Loyal readers know by now that Citymapper is one of my all time favorite apps. It offers the best public transport route planning I’ve seen with delightful features such as a recommended car to be best situated at the end station and what exit to use from the station that’s closest to the final destination.

Citymapper GO: accompanying users on every step of their ride, including a “get off” alert.

Last month, using New York’s Subway, I discovered a new feature, the GO button, that breaks down the route into easy-to-follow steps. Each step has its own detailed description, map, and a notification card, visible from the lock screen. The part of the journey that includes the ride also has the option to receive a “get off” alert, which is a great feature for tourists. Citymapper also added a GO dashboard to keep a tally of calories burned and trees and money saved per trip vs driving a car. The gamification was a bit redundant as a feature but cute nevertheless.

Citymapper GO dashboard: the complete journey from point A to point B.

Little did I realize that one reason for the new feature to enable data collection based on real travel. By knowing full routes, not just when a rider got on a bus or train, Citymapper can better understand actual transportation needs, not just the compromises riders made due to route availability. With this more accurate data, Citymapper hopes to optimize public transportation routes when data shows there is a need. It can also show what new routes might work. To test that hypothesis, it launched a short bus service in London today and said “while the service will not get passengers very far, it is seen as a test of the technology that could lead to something much bigger.”

The implications of such a service are interesting. First, the flexibility and dynamic capabilities: transportation authorities could decide spontaneously that they want to add a route based on an event that they didn’t know about or a problem that they didn’t anticipate. They don’t have to reprint the transit map and hang signs, they only have to integrate with Citymapper so that the app can suggest the new route to travelers in need. For users, the trust in Citymapper is such that if the app suggests a route, it must exist. It’s a much quicker way to set up alternative and temporary transportation when things go wrong.

Citymapper said it best: “We’ve helped people figure out which bus to take. When it arrives. How long it takes. When to get off. Now it’s inevitable that we help make them work better. We don’t have to do it all ourselves, we’re glad to partner with others. We built an easy to use app by being users ourselves. So we feel the best way to build software for buses is to run buses ourselves.
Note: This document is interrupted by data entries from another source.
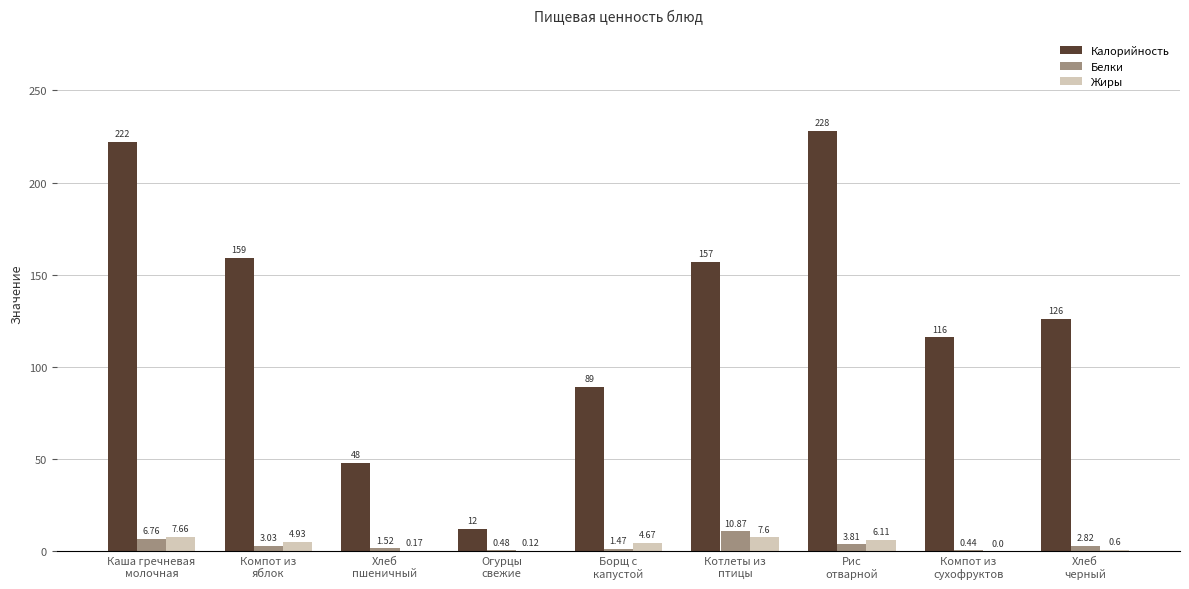

What is the sum of all Калорийность values?

1157.0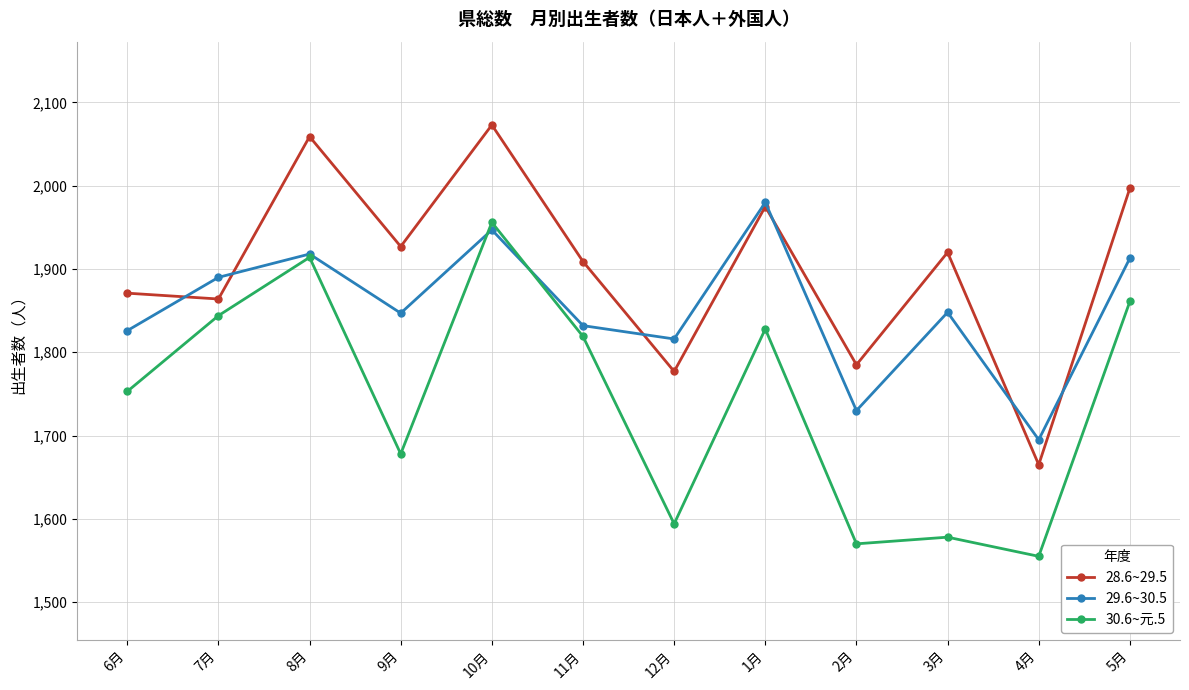

The 28.6~29.5 series shows 2319 at 12月. True or false?

False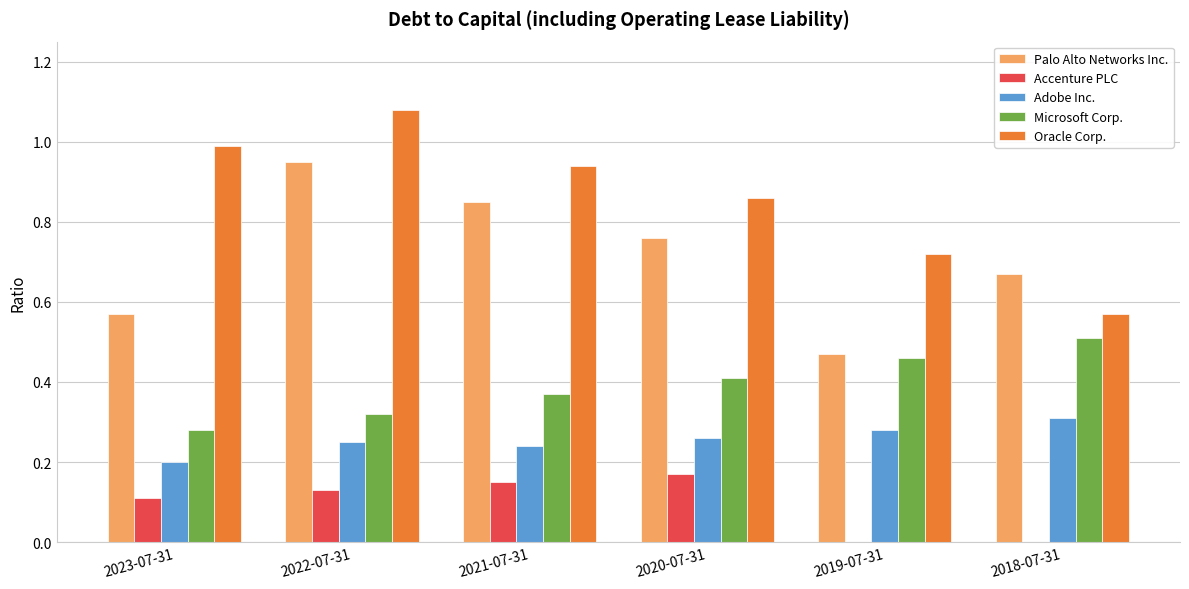

What is the sum of the Oracle Corp. values at 2021-07-31 and 2018-07-31?

1.5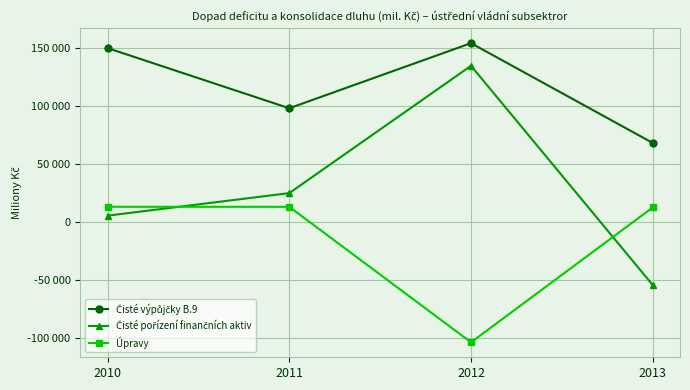

Is this an area chart (filled region under the line)?

No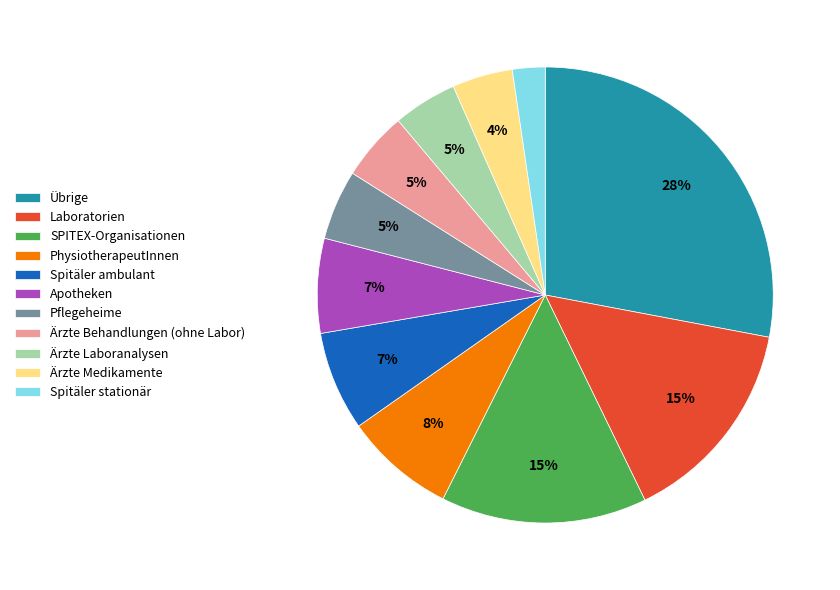

What percentage is the Ärzte Laboranalysen slice, to the nearest percent?

5%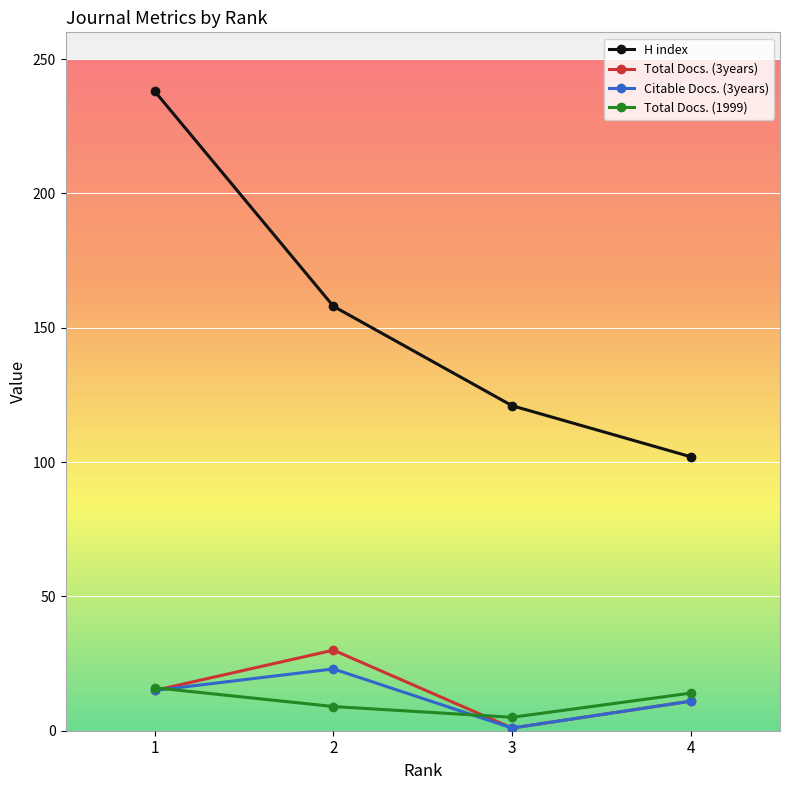

What are all the series names shown in the legend?

H index, Total Docs. (3years), Citable Docs. (3years), Total Docs. (1999)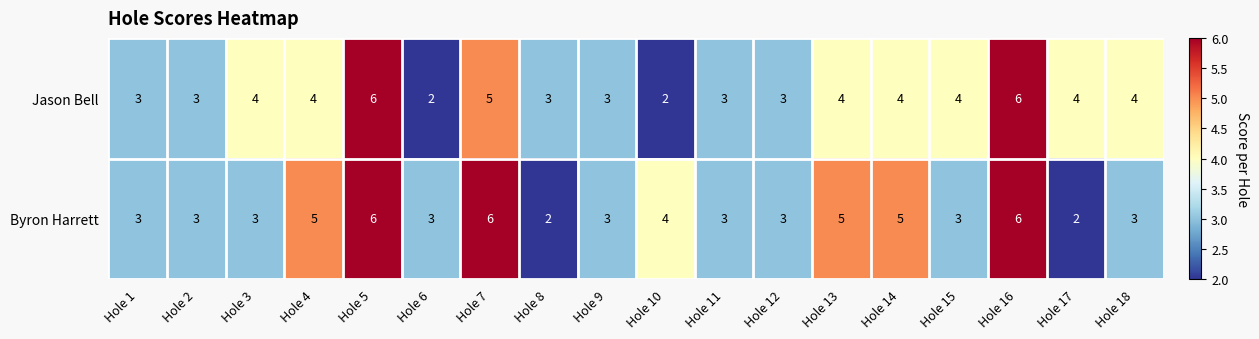

How many Jason Bell values are between 3 and 4?

13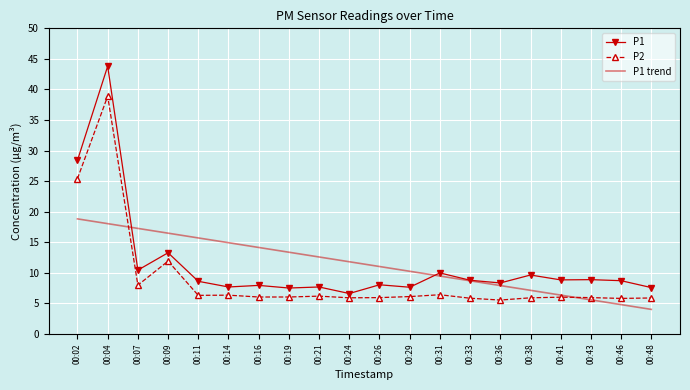

What is the difference between the highest and lowest values at 00:02?

9.6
And learn from running some public experiments.” The first part I agree with, they’ve built a better app for existing transport systems than any of those transport systems (I’ve tried New York, Bay Area and Berlin.) Whether they need to be the ones to run buses remains to be seen, though I appreciate that they are running these London ones to prove a point.

Bus routes are based on historical data and political decisions. While transport authorities might have current usage data for existing routes, they don’t know much about what routes outside their system riders actually need. That’s why we see companies running private shuttles to and from their offices – those routes were needed and were not served by existing public transportation necessitating private vehicles. Just as a point of comparison, our local transit agency, the VTA, is also planning a route overhaul. They’ve asked for input from college and high school students, commuters and other community members.  They’re having community town halls and trying to get feedback from as many entities as possible about the changes. This is honorable but falls short of getting actual usage and, better yet, desired usage data such as Citymapper has.

Can Citymapper leverage its fantastic app to make a real difference in how city transportation works? Can they anticipate need and help cities plan accordingly? Will they tie their system into private transportation such as the carpool options on ridesharing apps and help everyone travel faster? Regardless, it’s a very interesting first step and I’m waiting to see how it works in London and other cities around the world and what cities will embrace Citymapper’s help.